- Given request
Copy out the lines in the material below word for word, beginning at the line containing "genus: Asterocampa" and continuing through the line containing "scientific name: Hyparrhenia filipendula".

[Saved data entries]
================

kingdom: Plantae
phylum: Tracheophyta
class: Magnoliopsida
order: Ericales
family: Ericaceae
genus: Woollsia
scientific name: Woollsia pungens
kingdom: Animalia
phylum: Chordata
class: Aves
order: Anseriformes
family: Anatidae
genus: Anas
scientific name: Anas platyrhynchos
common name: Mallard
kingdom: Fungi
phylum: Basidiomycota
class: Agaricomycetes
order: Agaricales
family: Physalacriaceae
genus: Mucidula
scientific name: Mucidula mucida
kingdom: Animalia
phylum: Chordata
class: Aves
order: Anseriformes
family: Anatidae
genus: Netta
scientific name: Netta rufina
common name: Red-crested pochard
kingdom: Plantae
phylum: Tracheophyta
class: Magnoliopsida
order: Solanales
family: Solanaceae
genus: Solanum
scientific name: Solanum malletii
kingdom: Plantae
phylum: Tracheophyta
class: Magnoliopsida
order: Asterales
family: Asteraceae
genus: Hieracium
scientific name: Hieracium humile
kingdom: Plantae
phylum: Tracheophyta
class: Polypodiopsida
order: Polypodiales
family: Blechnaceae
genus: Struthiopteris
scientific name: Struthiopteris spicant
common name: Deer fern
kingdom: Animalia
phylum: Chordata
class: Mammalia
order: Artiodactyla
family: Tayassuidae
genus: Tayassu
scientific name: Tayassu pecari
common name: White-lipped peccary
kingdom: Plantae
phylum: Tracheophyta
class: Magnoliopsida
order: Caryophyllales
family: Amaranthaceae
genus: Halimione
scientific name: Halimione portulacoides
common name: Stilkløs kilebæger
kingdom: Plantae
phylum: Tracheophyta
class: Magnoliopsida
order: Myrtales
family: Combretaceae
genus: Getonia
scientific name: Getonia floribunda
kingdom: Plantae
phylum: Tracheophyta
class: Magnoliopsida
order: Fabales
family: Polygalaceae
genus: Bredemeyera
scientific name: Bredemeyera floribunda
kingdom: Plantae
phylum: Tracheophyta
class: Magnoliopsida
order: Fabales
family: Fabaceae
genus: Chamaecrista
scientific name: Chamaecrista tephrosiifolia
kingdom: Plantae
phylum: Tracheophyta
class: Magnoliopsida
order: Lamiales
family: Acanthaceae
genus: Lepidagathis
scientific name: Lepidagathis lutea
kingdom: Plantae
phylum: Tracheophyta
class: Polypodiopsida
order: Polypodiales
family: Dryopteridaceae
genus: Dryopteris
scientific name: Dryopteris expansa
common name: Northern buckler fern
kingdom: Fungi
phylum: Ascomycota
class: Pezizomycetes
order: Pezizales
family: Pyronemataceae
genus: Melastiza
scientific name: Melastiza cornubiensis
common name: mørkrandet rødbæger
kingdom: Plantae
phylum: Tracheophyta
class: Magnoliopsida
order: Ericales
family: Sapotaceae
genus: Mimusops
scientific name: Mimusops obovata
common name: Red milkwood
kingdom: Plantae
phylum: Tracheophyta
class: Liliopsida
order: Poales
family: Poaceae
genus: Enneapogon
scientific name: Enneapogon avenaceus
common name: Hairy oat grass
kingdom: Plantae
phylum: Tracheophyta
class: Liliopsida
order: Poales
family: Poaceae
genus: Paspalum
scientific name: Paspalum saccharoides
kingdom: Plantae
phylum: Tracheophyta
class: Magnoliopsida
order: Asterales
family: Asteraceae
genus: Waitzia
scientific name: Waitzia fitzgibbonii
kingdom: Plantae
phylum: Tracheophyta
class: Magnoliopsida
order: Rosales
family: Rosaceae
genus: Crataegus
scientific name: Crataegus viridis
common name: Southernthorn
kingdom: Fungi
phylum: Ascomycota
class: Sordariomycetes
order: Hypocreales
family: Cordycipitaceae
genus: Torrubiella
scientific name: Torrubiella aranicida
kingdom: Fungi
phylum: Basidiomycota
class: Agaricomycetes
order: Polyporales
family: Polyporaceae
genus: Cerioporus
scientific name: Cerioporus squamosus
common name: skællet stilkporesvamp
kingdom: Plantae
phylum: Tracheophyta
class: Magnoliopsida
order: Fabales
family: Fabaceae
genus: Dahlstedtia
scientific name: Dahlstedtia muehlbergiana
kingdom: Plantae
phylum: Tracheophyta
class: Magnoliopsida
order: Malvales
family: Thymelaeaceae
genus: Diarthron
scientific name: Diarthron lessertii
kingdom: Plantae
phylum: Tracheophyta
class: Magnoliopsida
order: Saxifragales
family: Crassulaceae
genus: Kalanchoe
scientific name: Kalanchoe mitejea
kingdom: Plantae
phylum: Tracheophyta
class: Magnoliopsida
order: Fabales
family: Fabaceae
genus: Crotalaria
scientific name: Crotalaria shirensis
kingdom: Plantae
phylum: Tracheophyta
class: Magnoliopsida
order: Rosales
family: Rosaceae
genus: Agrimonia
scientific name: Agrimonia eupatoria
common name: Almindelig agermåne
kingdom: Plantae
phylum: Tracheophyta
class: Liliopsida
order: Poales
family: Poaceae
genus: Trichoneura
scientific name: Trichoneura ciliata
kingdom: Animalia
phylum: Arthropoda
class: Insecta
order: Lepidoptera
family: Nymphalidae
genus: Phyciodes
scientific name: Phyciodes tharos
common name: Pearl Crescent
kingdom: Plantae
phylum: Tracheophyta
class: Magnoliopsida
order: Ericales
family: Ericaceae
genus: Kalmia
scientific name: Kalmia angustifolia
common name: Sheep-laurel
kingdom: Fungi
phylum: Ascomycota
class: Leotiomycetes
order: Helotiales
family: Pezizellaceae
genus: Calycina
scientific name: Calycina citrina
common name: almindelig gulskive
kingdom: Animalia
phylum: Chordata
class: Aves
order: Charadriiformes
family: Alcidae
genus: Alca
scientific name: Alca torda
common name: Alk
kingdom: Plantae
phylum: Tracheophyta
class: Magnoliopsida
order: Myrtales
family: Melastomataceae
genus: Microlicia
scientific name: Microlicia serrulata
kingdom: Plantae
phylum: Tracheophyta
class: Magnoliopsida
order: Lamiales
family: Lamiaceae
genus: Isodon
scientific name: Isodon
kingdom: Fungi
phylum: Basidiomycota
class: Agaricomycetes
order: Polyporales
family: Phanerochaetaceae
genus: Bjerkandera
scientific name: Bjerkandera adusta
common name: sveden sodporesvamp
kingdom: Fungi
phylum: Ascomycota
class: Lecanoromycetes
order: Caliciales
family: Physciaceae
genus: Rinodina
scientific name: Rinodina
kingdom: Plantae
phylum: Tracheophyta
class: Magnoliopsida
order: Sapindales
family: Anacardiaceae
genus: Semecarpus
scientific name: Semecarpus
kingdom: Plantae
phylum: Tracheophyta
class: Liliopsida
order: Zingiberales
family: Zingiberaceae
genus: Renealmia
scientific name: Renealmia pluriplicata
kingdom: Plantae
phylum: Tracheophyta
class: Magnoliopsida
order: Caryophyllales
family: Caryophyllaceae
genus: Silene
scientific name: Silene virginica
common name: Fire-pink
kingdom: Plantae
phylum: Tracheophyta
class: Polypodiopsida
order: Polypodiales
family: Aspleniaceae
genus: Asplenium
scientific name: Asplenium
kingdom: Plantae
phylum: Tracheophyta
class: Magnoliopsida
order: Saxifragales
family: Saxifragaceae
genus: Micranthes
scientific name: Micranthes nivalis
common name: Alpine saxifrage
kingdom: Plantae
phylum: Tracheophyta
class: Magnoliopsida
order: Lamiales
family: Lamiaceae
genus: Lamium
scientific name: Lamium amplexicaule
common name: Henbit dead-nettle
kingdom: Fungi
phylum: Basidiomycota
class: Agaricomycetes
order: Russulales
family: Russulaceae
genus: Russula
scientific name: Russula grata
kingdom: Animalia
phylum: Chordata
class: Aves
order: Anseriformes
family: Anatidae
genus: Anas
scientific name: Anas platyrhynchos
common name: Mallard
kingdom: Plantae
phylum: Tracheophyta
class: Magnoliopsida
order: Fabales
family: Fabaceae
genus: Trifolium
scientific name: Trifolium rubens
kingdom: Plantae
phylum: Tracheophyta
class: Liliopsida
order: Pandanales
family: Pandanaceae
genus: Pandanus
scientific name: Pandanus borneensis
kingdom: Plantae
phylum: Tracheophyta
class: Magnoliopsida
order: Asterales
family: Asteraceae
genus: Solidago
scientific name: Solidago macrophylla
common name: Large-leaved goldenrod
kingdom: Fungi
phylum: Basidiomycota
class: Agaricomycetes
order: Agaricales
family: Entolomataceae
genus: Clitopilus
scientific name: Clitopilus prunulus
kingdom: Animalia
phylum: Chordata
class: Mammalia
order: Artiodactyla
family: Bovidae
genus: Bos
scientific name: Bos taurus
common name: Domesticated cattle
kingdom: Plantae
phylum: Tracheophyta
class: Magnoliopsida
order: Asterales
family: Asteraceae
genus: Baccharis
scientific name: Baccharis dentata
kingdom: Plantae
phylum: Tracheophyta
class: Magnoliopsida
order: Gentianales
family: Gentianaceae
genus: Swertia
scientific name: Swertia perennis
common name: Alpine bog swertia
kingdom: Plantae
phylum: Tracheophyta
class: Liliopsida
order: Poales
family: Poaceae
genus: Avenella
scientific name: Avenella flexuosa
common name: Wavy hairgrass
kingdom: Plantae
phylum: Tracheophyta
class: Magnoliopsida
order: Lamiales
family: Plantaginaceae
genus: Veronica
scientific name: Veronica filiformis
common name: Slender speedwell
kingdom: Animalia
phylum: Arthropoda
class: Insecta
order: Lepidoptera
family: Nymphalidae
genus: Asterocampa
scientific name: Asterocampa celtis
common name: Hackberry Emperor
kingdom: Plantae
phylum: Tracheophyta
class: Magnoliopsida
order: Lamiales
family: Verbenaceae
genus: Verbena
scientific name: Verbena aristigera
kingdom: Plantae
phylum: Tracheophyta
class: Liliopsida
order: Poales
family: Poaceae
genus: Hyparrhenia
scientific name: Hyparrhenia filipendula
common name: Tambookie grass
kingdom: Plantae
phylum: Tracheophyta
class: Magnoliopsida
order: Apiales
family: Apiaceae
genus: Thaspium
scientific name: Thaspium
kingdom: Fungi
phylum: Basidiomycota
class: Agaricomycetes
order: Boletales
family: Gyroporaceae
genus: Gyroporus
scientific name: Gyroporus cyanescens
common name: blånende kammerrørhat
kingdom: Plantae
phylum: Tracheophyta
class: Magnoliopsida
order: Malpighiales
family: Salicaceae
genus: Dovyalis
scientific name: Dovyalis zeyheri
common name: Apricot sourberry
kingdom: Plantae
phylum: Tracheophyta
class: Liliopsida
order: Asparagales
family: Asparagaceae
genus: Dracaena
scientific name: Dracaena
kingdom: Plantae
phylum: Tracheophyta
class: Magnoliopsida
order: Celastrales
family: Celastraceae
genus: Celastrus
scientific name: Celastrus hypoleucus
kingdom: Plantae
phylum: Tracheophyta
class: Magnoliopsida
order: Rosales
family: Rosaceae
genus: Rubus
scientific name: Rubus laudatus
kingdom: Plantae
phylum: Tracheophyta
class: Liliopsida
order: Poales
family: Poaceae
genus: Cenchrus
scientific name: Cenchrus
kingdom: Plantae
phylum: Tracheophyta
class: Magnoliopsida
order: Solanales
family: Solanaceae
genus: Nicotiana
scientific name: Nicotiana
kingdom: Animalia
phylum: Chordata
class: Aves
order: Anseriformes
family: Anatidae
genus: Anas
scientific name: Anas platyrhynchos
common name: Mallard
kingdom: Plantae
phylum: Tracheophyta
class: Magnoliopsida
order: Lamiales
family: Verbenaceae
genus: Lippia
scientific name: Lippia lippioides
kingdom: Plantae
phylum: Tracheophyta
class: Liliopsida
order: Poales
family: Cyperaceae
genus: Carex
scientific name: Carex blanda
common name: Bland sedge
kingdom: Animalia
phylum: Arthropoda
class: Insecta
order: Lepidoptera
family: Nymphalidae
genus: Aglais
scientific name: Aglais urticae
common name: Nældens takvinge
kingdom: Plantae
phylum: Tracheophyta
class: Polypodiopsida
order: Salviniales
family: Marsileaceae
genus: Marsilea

================

- Task result
genus: Asterocampa
scientific name: Asterocampa celtis
common name: Hackberry Emperor
kingdom: Plantae
phylum: Tracheophyta
class: Magnoliopsida
order: Lamiales
family: Verbenaceae
genus: Verbena
scientific name: Verbena aristigera
kingdom: Plantae
phylum: Tracheophyta
class: Liliopsida
order: Poales
family: Poaceae
genus: Hyparrhenia
scientific name: Hyparrhenia filipendula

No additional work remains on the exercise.